The sun was rising now right
behind the row of evergreens, glaring through the upper branches and
making it hard for Jane to focus her eyes on them to tell how far
they were. She clenched her teeth and kept running, and then they
were there. Jane dragged Mary between the first pair of trees, then
five more steps into thicker cover where the trees were small and
close together, and they both let themselves collapse into the soft
snow.

Jane lay there, breathing
deeply, feeling the cold flakes against her cheek but not caring. She
started to raise herself to her elbows, and her eyes rested on the
bushes. All around her, they began to topple over. The men who had
been holding them let go, and they fell to the snow with a low,
whispery. ugly swish.
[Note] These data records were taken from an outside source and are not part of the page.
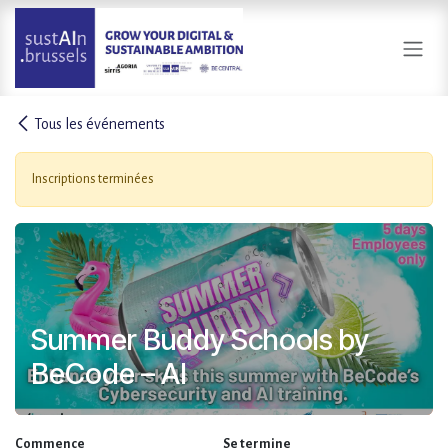
Se rendre au contenu
Tous les événements
Inscriptions terminées
Summer Buddy Schools by
BeCode – AI
Commence
Se termine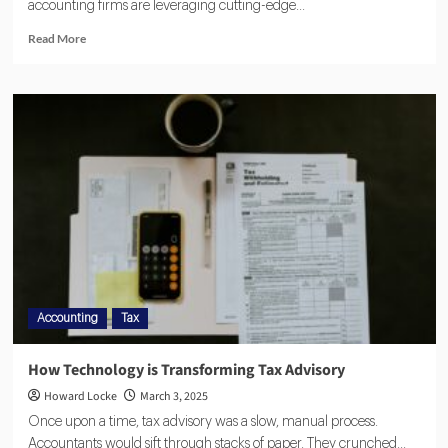
accounting firms are leveraging cutting-edge...
Read More
Accounting
Tax
How Technology is Transforming Tax Advisory
Howard Locke
March 3, 2025
Once upon a time, tax advisory was a slow, manual process.
Accountants would sift through stacks of paper. They crunched...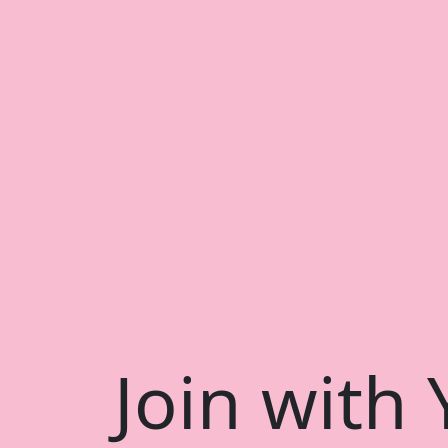
Join with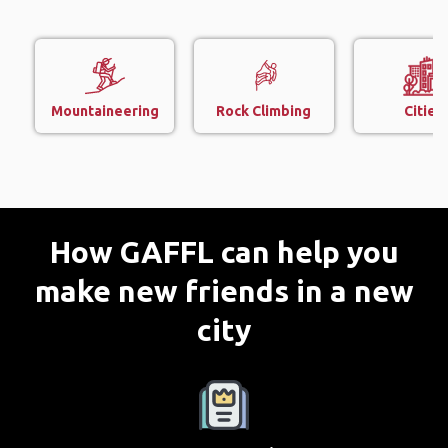
Mountaineering
Rock Climbing
Cities
How GAFFL can help you
make new friends in a new
city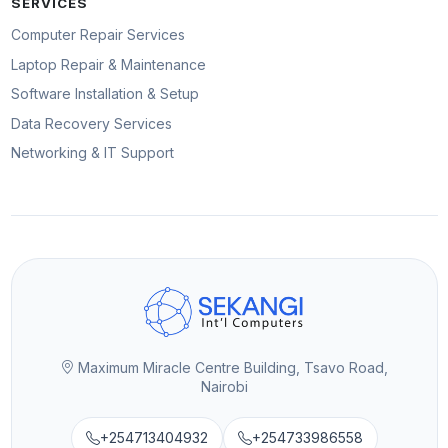
SERVICES
Computer Repair Services
Laptop Repair & Maintenance
Software Installation & Setup
Data Recovery Services
Networking & IT Support
Maximum Miracle Centre Building, Tsavo Road,
Nairobi
+254713404932
+254733986558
All of the bushes seemed to change into men as
warriors stood up from behind the clumps of brush they had tied into
blinds or shouldered aside the small trees they had stuck into the
snow.

Rough, hard hands clutched her
arms, a heavy, leather-clad body threw itself across her legs, and
another pressed her face into the snow so that she nearly smothered.
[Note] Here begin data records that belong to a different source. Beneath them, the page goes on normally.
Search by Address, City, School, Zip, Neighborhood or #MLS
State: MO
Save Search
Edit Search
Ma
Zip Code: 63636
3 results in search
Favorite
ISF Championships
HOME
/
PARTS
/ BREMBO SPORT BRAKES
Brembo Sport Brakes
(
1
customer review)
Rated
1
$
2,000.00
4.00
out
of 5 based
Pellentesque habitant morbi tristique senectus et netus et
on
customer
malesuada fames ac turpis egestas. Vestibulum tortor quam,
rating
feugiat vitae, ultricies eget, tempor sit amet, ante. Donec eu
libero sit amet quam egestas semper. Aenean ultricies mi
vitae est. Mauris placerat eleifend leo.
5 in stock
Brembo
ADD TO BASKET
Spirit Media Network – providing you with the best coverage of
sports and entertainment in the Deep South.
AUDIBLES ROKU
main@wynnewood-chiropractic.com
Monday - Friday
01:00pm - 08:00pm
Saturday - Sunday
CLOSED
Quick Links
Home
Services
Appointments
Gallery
They bound her hands behind her, dragged her to her feet, and jerked
her ahead. One of her snowshoes came off, but when she tried to stop
and look down a push that felt like a punch propelled her forward, so
she limped along a few steps before the other one came off too. She
tried to glance behind her to see what had happened to Mary, but a
hand on the small of her back shoved her on with such force that for
an instant she saw the sky.

They marched them to a path that
led up over the hill into the next river valley. As Jane climbed, she
tried to get her strength back, but they kept her moving too fast.
She heard a language that meant nothing to her. The sounds were
gruff, guttural, and alien. When she reached the crest of the hill
her heart stopped for a moment, then began to beat hard.